Related: Renfamous Responds to Mike S. Miller Getting Kicked Out of Grand Rapids Comic-Con

They also state that Mignogna’s recurring convention appearances were done solely because “People felt they had to bring Vic back because he would move tickets.”

Telling fans that they need to be “vigilant,” the pair then call on “imposing potential financial consequence to the degree that they’re not even willing to risk it” on the conventions through complaints and backlash:

[15:50] Renfamous: “If people are vigilant, it’s not going to be immediate, but once the cons have hardship, once there’s [no longer] that impetus of “Well, yeah, it’s been a couple years, and maybe he’s learned his lesson?
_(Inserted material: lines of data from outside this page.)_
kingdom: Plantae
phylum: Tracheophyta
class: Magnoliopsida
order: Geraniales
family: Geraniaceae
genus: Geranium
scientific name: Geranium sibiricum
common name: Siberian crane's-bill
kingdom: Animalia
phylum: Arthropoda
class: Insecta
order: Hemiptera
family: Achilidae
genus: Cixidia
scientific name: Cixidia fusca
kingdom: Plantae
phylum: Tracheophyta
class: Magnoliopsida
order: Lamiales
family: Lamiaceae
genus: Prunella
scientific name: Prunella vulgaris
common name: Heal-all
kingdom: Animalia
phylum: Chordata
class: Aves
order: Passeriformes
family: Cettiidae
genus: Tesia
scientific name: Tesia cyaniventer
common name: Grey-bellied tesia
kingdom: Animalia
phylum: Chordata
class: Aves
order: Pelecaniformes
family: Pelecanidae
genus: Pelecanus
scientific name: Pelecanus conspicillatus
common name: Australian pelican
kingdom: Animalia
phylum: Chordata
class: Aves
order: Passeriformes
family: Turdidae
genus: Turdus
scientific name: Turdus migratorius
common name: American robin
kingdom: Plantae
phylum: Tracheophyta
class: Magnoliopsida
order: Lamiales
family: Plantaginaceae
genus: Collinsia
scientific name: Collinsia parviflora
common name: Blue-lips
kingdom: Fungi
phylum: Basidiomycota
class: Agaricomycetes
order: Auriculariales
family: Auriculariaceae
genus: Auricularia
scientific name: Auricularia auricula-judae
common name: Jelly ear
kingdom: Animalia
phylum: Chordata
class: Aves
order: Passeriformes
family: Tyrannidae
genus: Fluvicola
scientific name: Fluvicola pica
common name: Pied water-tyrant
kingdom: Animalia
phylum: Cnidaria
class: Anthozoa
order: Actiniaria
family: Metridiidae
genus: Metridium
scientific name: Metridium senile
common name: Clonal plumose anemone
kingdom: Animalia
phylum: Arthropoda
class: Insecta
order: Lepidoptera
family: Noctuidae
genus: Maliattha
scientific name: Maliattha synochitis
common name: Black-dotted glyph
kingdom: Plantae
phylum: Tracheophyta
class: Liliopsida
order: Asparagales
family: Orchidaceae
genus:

He’s really struggling but he still has that ardent fanbase”.

Montello: The threat of backlash needs to have an imposing potential financial consequence to the degree that they’re not even willing to risk it.

Alexis then calls on listeners of The Violent Wanderer to campaign against any potential appearance Mignogna may have near them:

Alexis: You hear that ‘TVW dungeoneers’? If you hear of any conventions having Vic ‘Menage-enage-enage-a-trois coming to your town, you need to get your trans asses off the couch and tell them you were going to show up until you heard this fucking pervert was coming on.

Related: Diversity & Comics Fires Back At Renfamous After She Tries to Connect Him With the Alt-Right at Charlottesville

The group then turn to discussing specific tactics that could be used to achieve this goal, including pointing to various Google searches associated with his name and the accusations of sexual misconduct and informing local communities that a “documented sexual harasser” would be around their children:

Montello: They key points to hit are the fact that he has a reputation now, and there’s a documented reputation that he has now, the fact that you can Google his name –

Renfamous: You cannot play dumb anymore. It was playing dumb for a long time, this whole “we didn’t know” nonsense is bullshit. However, you can’t play dumb anymore.

Montello: Right. But having these things in the media that are readily accessible is the way you go to a small local con that has invited Vic Mignogna, go to the local media and say, “Look, your local convention has invited controversial potential child predator, sexual harasser, whatever you want to use because all those words have been used in the media. Look at what our local con has invited upon us and invited upon your children, invited our community. It’s a big deal for a smaller con or a medium-sized con.

Alexis: There is a perverse sense in irony that I have, that I would be able to turn around the “Won’t somebody think of the children?” on some of these right-wing chuds.

Saucedo: News outlets such as Variety or NPR are no small time news outlets, you know? I’d say those are pretty big places to point to and be able to say “This is the kind of coverage this person received. It’s not exactly positive. It’s not just nerd outlets where nerd reporters were reporting on a nerd thing that were happening in the nerd world. It’s in the local paper in Dallas.

Montello: Right, if you have a [hypothetical] con going on in Garland, Texas and the’ Garland Times Herald’ has nothing else to talk about that day, you can get front page news that the local Garland con has invited a documented sexual harasser to attend with your children. That’s the kind of pressure they respond to. They don’t respond well to weeb tweets as well as they do that kind of pressure.